Wijziging omgangsregeling tussen moeder en minderjarigen na ontzegging van omgang

In deze zaak gaat het om de omgang tussen de minderjarigen [minderjarige 1] en [minderjarige 2] en hun moeder, [de moeder]. De kinderrechter in de rechtbank Noord-Holland heeft in een beschikking van 14 februari 2024 bepaald dat de moeder voor de duur van een jaar het recht op omgang met de kinderen wordt ontzegd. De moeder is het hier niet mee eens en heeft hoger beroep ingesteld. De GI, die als verweerder optreedt, is het eens met de beslissing van de kinderrechter.
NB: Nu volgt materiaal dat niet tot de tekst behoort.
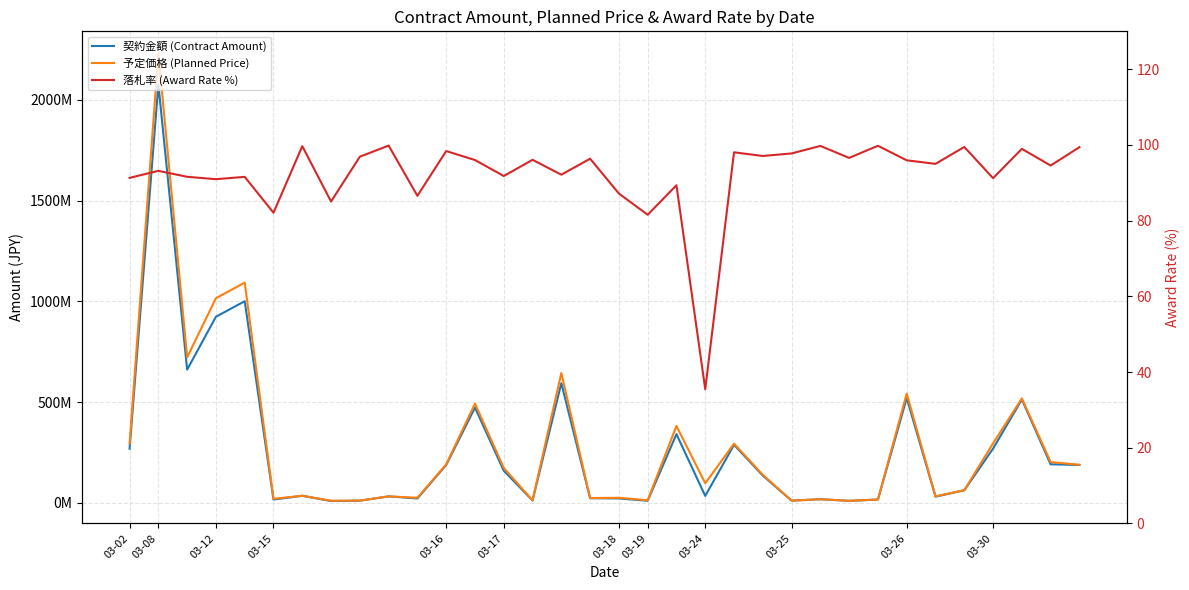

Where is the first local maximum for 予定価格 (Planned Price)?

03-08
De moeder verzoekt om een opbouwregeling voor contact met de kinderen, terwijl de GI en de vader van de kinderen de beslissing van de kinderrechter willen handhaven.
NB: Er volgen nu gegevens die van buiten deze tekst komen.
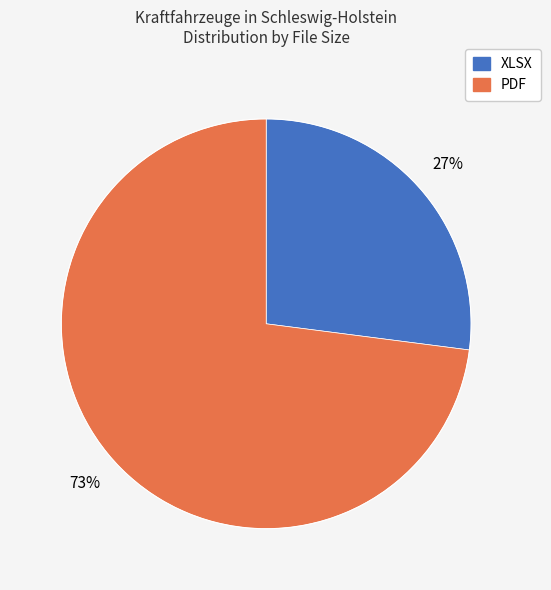

Rank the categories by value from lowest to highest.

XLSX, PDF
Tijdens de zitting op 30 september 2024 zijn de standpunten van de betrokken partijen besproken. De moeder heeft aangegeven dat zij openstaat voor contact en dat het belangrijk is voor de ontwikkeling van de kinderen. De GI en de vader zijn van mening dat de moeder niet in staat is om aan de behoeften van de kinderen te voldoen en dat het in hun belang is om de ontzegging van omgang te handhaven. De Raad voor de Kinderbescherming adviseert ook om de beschikking te bekrachtigen, gezien de onvoorspelbaarheid en onveiligheid die de kinderen hebben ervaren in de thuissituatie.
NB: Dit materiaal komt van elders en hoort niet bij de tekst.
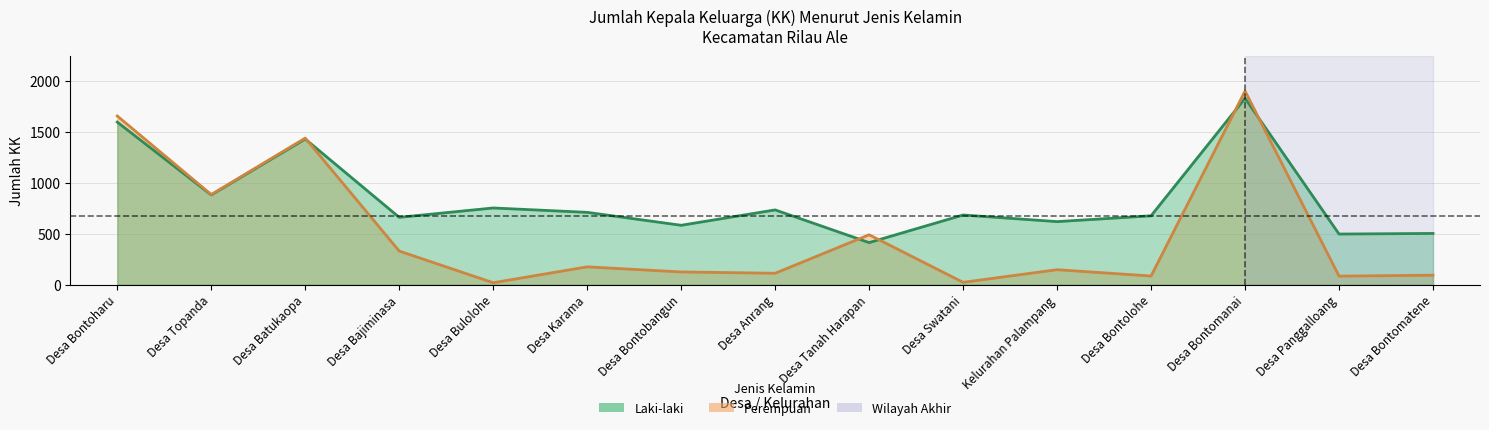

What is the value of the Perempuan point at the 11th from the left?

147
Het hof heeft de zaak beoordeeld en komt tot de conclusie dat de kinderen momenteel onvoldoende veerkracht hebben om contact met hun moeder te hebben. Het hof bekrachtigt de beschikking van de kinderrechter en wijst het verzoek van de moeder af. Het hof benadrukt het belang van rust, structuur en voorspelbaarheid voor de kinderen en roept de GI op om zich in te spannen voor toekomstig contactherstel.

Uitspraak

GERECHTSHOF AMSTERDAM

Afdeling civiel recht en belastingrecht
Team III (familie- en jeugdrecht)
zaaknummer: 200.340.819/01
zaaknummer rechtbank: C/15/347930 / JU RK 24-48
beschikking van de meervoudige kamer van 29 oktober 2024 in de zaak van
[de moeder],
wonende te gemeente [gemeente] ,
verzoekster in hoger beroep,
hierna: de moeder,
advocaat: mr. B.S. van Haeften te 's-Gravenhage,
en
de gecertificeerde instelling Jeugdbescherming Regio [plaats A] ,
gevestigd te [plaats A] ,
verweerder in hoger beroep,
hierna: de GI.
Het hof heeft daarnaast als belanghebbenden aangemerkt:
- de minderjarige [minderjarige 1] (hierna: [minderjarige 1] ), geboren [in]
2013 te [gemeente] ;
- de minderjarige [minderjarige 2] (hierna: [minderjarige 2] )
,geboren [in] 2016 te [gemeente] .
- [de vader] (hierna: de vader), bijgestaan door mr. M.C. Rosier te Amsterdam.
In de procedure heeft een adviserende taak:
de Raad voor de Kinderbescherming,
gevestigd te Den Haag, locatie Haarlem,
hierna: de raad.

1.De zaak in het kort

1.1
De zaak gaat over de omgang tussen [minderjarige 1] en [minderjarige 2] (hierna gezamenlijk te noemen: de kinderen) en hun moeder.
1.2
De kinderrechter in de rechtbank Noord-Holland, locatie Haarlem (hierna: de kinderrechter) heeft in een beschikking van 14 februari 2024 (hierna: de bestreden beschikking) bepaald dat het recht op omgang tussen de moeder en de kinderen wordt ontzegd voor de duur van een jaar, waarbij de regie over het opstarten en het herstel van de omgang bij de GI of een door de GI aan te wijzen instantie wordt belegd. De moeder is het daar niet mee
eens en wil dat er via een opbouwregeling weer contact komt met de kinderen. De GI is het wel eens met de bestreden beschikking.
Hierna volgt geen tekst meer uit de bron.